The Commission’s statement today came in a rehearing order on its landmark October 2008 rule, Order No. 719, which seeks to improve the competitiveness of organized wholesale electric markets by removing barriers to demand response and by encouraging long-term power contracts, enhancing the role of market monitors and increasing the responsiveness to customers and other stakeholders of the boards of directors of regional transmission organizations (RTO) and independent system operators (ISO) that run the organized markets.
“Incorporating demand response is essential to fulfilling the Commission’s fundamental responsibility to ensure that energy markets produce just and reasonable rates,” FERC Chairman Jon Wellinghoff said. “That is good for consumers across the board.”
FERC stressed in today’s order that it is not challenging the roles of states and others to decide the eligibility of retail customers to provide demand response to wholesale markets.
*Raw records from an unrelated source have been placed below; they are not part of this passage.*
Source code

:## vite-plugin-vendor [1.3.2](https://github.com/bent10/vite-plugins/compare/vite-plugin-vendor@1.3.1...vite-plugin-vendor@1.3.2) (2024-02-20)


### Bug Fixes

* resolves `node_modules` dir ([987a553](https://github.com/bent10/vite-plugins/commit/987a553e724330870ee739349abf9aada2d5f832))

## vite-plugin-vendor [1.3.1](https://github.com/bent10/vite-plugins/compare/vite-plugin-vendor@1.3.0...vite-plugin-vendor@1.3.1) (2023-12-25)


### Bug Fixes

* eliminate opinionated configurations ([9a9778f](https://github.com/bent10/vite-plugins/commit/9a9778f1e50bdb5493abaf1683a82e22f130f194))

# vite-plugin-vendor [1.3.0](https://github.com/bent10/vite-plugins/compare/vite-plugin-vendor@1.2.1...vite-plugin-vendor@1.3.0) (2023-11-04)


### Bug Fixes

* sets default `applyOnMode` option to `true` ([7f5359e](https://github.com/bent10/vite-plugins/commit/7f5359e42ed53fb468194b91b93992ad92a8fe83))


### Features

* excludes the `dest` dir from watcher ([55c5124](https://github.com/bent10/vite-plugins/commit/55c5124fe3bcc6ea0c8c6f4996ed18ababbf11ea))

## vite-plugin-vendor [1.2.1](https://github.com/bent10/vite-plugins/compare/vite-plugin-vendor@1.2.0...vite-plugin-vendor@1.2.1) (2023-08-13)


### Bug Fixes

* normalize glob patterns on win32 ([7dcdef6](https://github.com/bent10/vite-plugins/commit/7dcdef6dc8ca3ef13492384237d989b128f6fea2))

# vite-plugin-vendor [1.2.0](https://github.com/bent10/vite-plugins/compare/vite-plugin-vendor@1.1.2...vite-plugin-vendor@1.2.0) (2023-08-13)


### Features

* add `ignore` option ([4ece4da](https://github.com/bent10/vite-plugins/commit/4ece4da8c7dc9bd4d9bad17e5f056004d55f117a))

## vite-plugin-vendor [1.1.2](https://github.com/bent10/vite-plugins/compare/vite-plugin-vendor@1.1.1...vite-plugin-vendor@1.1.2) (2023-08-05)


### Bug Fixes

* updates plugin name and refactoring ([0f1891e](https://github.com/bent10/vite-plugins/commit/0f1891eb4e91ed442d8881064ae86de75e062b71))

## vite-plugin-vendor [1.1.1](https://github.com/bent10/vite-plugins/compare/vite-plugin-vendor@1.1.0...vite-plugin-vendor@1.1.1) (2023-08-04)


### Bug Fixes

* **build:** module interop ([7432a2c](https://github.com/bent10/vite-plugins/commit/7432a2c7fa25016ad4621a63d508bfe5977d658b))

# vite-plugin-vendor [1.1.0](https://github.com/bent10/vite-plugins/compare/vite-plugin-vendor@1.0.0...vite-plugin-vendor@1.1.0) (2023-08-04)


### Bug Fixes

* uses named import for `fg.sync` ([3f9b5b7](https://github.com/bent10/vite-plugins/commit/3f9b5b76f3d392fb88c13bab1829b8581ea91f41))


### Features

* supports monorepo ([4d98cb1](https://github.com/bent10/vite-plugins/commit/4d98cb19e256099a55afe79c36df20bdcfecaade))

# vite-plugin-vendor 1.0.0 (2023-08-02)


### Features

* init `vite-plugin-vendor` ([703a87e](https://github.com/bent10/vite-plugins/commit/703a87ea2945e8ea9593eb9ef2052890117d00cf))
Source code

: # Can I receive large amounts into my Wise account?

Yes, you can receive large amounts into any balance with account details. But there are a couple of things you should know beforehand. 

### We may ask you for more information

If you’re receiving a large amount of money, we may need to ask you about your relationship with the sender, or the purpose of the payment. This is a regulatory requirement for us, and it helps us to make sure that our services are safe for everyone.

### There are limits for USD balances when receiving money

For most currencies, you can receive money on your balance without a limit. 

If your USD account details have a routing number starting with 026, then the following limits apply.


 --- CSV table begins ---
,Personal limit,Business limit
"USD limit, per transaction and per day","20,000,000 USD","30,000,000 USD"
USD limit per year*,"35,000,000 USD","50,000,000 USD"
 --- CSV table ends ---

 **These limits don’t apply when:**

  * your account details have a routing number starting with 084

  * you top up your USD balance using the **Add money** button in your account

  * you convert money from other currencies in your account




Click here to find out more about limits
Indeed, with today’s order, FERC signaled flexibility in that area by adopting a plan under which market operators may not accept bids that include aggregated demand response provided by customers of small utilities that distributed up to 4 million megawatt hours during the previous year, unless a small utility’s retail regulator authorizes such aggregation. RTOs and ISOs may continue to accept bids from companies that aggregate demand response provided by customers of larger utilities, unless the relevant retail regulator prohibits those customers from participating in wholesale markets.
Organized market regions are those areas in which an RTO or ISO operates a day-ahead and/or real-time energy market. Regions with organized markets are PJM Interconnection, LLC; New York Independent System Operator, Inc.; Midwest Independent Transmission System Operator, Inc.; ISO New England, Inc; California Independent Service Operator Corp.; and Southwest Power Pool.